Sunday, November 1, 2015

Healthy omega 3 fatty acid options

A lot has been said about omega-3 fatty acids. It is said to be good for our brains, hearts and bloodvessels. In a study where people increased their omega 3 intake they said they had more concentration, were more efficient and focussed at school or work.
If you don't get enough omega 3 you could actually suffer from very dry or itchy skin, having a hard time focussing and feeling very tired.

It is reccomended to eat fatty fish twice a week to get at least some omega-3 in your diet.
But is that really the best option? Is it the healthies option? Is it the most responsible option?
Well, the problem with animal products is that they are usually high in cholesterol. It is reccomended to not consume more than 300mg of cholesterol per day. In fact, we dont need to consume any cholesterol at all as we only need the cholesterol that our own body makes.

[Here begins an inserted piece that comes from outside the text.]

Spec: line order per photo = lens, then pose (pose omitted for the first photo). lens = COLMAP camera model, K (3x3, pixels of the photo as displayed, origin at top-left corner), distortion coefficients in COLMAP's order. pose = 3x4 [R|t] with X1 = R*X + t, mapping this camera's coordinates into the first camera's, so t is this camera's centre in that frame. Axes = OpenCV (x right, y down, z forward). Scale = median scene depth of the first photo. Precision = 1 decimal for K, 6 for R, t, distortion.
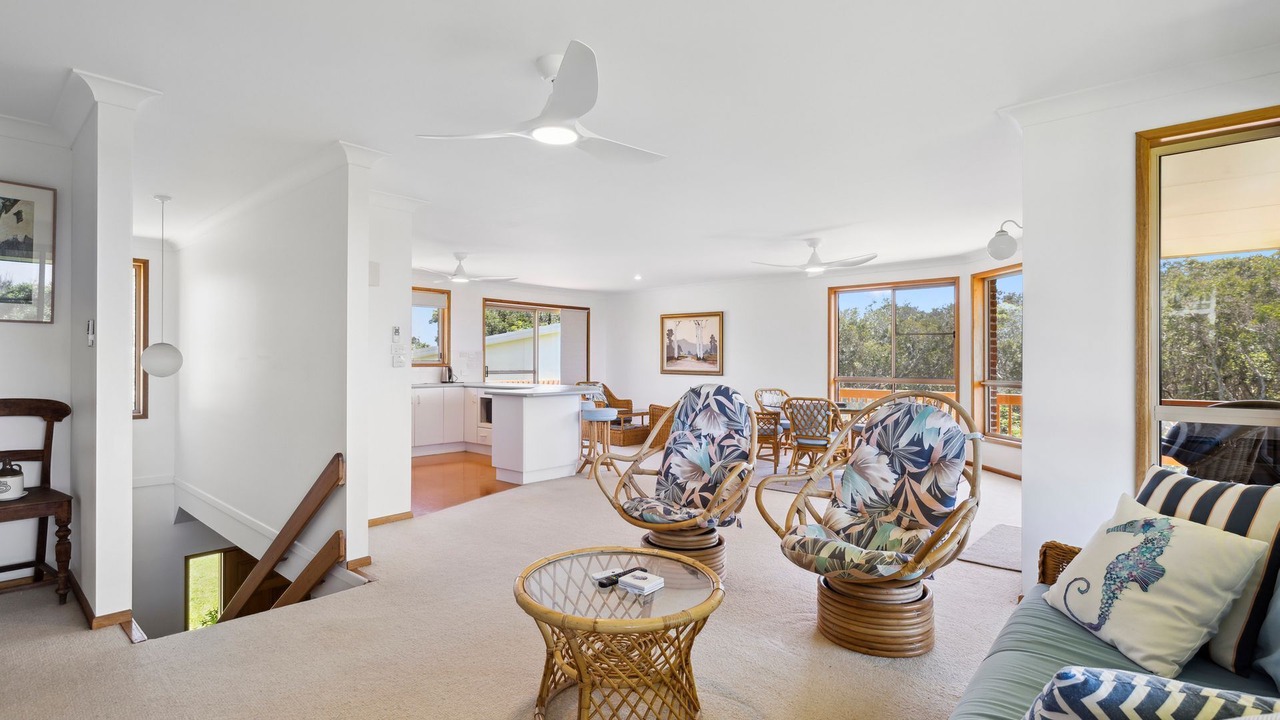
lens RADIAL K [[618.8, 0, 638.4], [0, 618.8, 355.7], [0, 0, 1]] dist [0.001007, -0.000397]
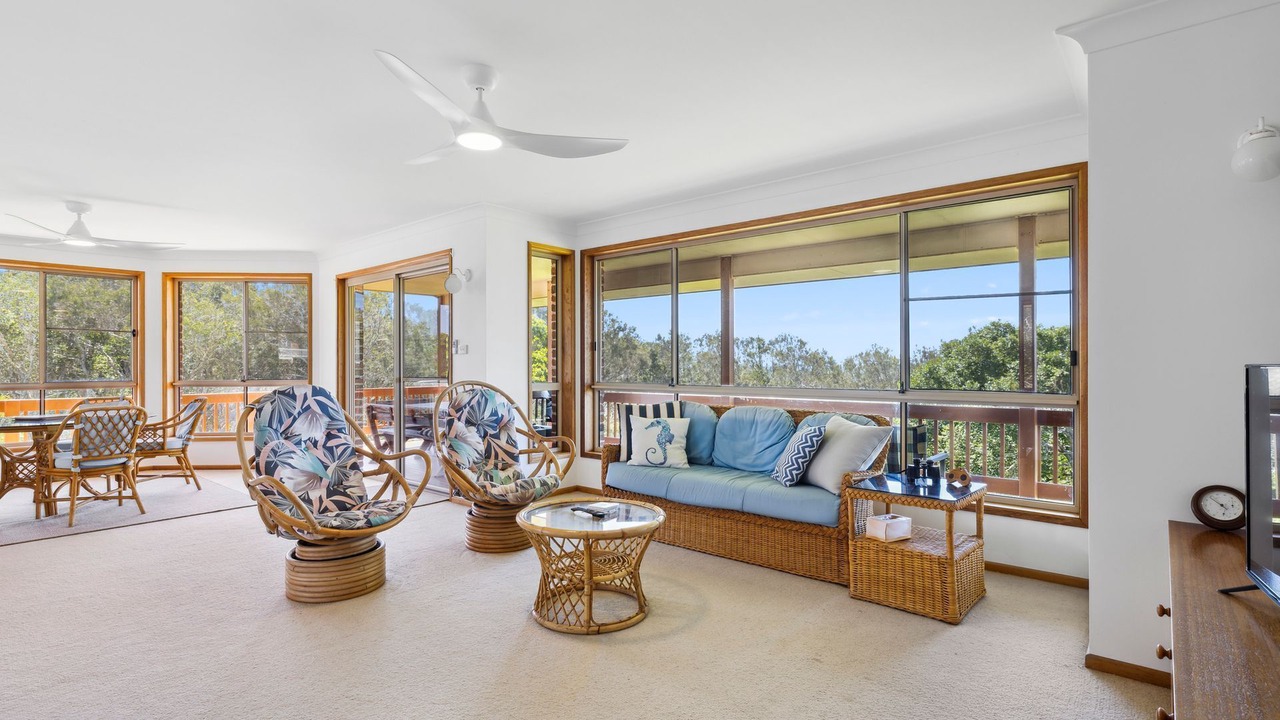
lens RADIAL K [[618.8, 0, 638.4], [0, 618.8, 355.7], [0, 0, 1]] dist [0.001007, -0.000397]
pose [[-0.027305, 0.011908, 0.999556, -0.825606], [-0.006114, 0.999908, -0.012079, 0.010979], [-0.999608, -0.006441, -0.027229, 0.529149]]
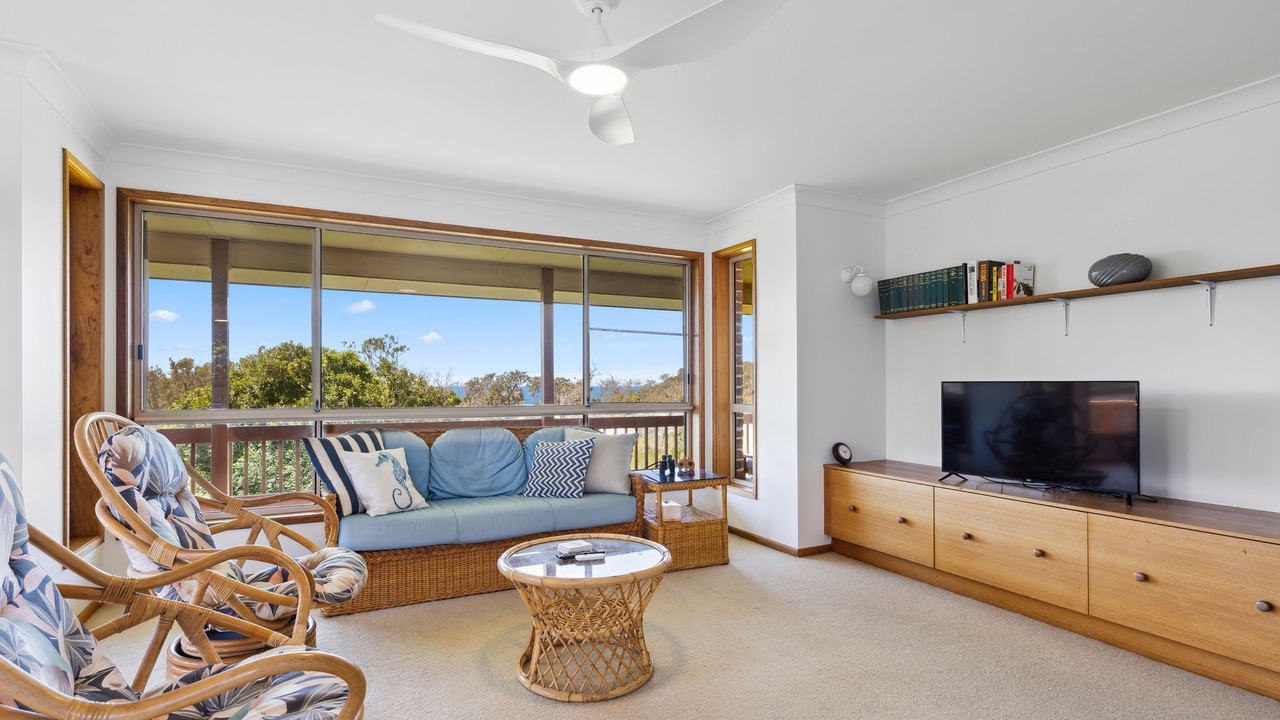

Lets compare one very popular piece of fish (salmon) rich in omega 3 and a lesser known plant-based source of omega 3 and see what the differences are

A table spoon of flax seed oil contains half the saturated fat, 0 cholesterol, a third of the calories but 4 times more omega 3 than 250 grams of Salmon. One TEAspoon of flax seed oil at 40 calories would already meet your daily needs of omega 3.
On top of that, the fishing industry is a very destructive industry. Year after year more fish is caught than scientists say is responsible. Tuna has been depleated for 96%. No matter how the fish is caught, there is always accidental bycatch like whales, sharks and other endangered species. So, if you fear you're not getting enough omega 3, just drizzle some flax seed oil on your salad or your baked potatoes (after baking though, as omega 3 might get destroyed by heat). It is better than fish for your health, the oceans and even your wallet, I bought a flax seed oil bottle of 500ml for €3 which, at one tablespoon use a day, is going to last me for a couple of months!